The firm’s main evidence supporting the allegation is said to be an email from one of Apple’s engineers to their colleague at Qualcomm, wherein the former requested access to some information about an unspecified proprietary software related to phone chips via email and carbon-copied an Intel engineer to the said correspondence. Qualcomm claims that incident proves Apple’s contract-breaching omission, adding that the smartphone manufacturer isn’t allowing the company to audit its internal practices related to protecting Qualcomm’s protected technologies utilized in iPhones which is also supposedly mandated by a contract between the two, Bloomberg reports.
The two tech giants are still waging a number of other legal battles which started when Apple sued Qualcomm in early 2017, accusing the chipmaker of charging excessive royalties on standard-essential patents. Intel previously sided with Apple in the dispute, though it isn’t officially involved in the matter, and neither is the Santa Clara-based company named as a defendant in Qualcomm’s newly initiated litigation. Apple is presently in the process of transitioning the iPhone lineup away from Qualcomm’s technologies, having started its collaboration with Intel with the 2016 iPhone 7 series. Some industry sources previously claimed that the iPhone maker will completely drop Qualcomm’s technologies next year with the iPhone 9 family, though no official confirmation of these reports has yet been provided by Apple.

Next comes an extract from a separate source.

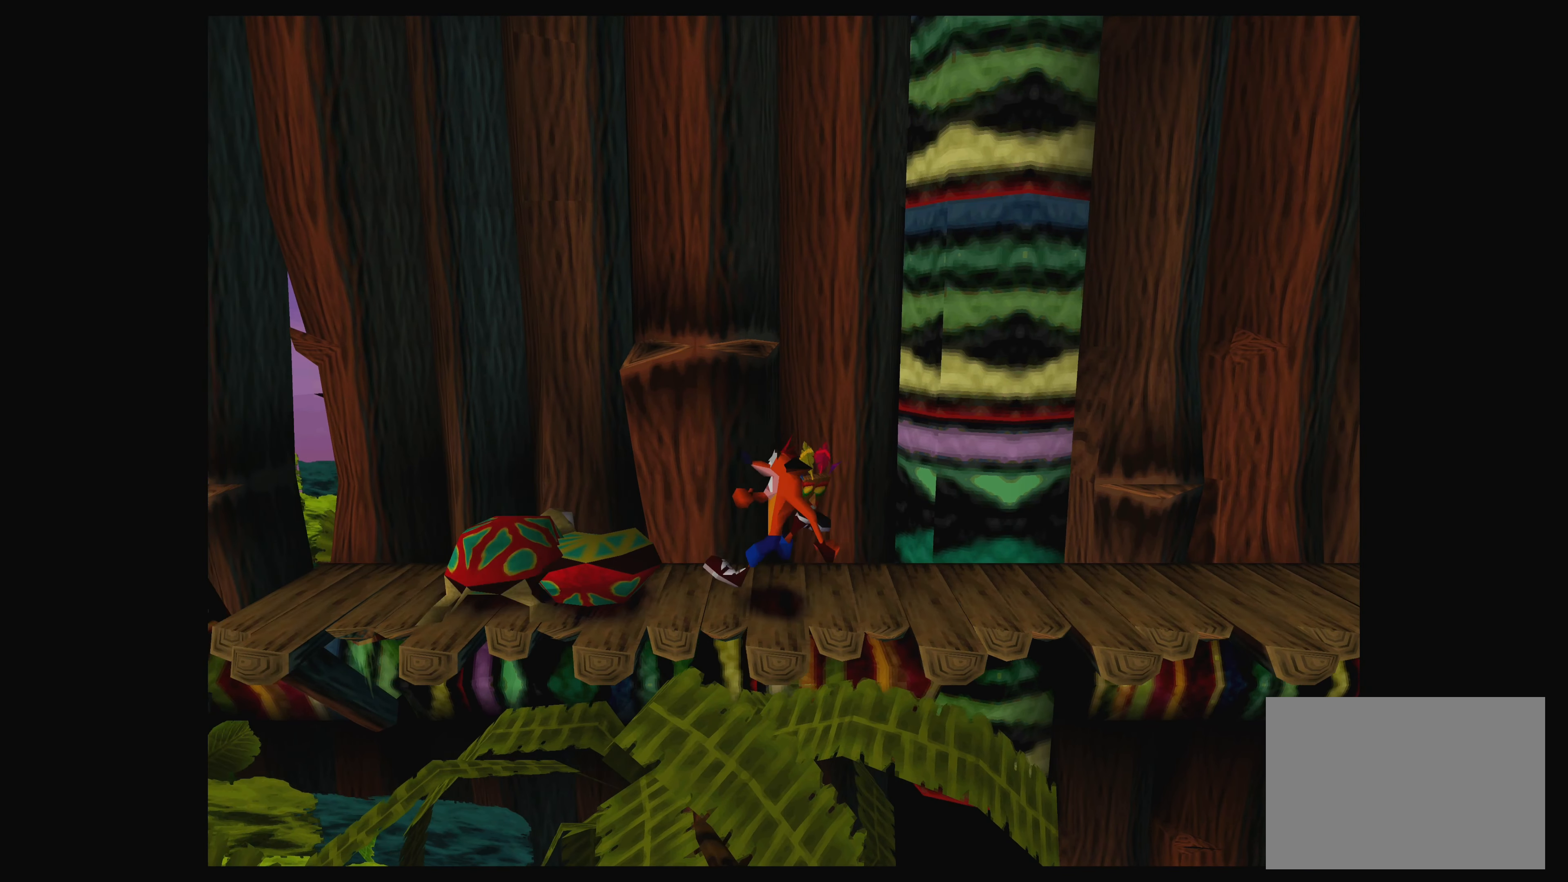
{"buttons": [], "left_stick": "center", "events": []}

If the original equipment manufacturer is successful in circumventing Qualcomm’s chips and related solutions with its future mobile offerings, it would likely deliver a heavy hit to the chipmaker’s bottom line. The San Diego-based semiconductor company previously said it expects its relations with Apple to improve in some unspecified future, with its CEO Steven Mollenkopf describing their recent clashes as being strictly business.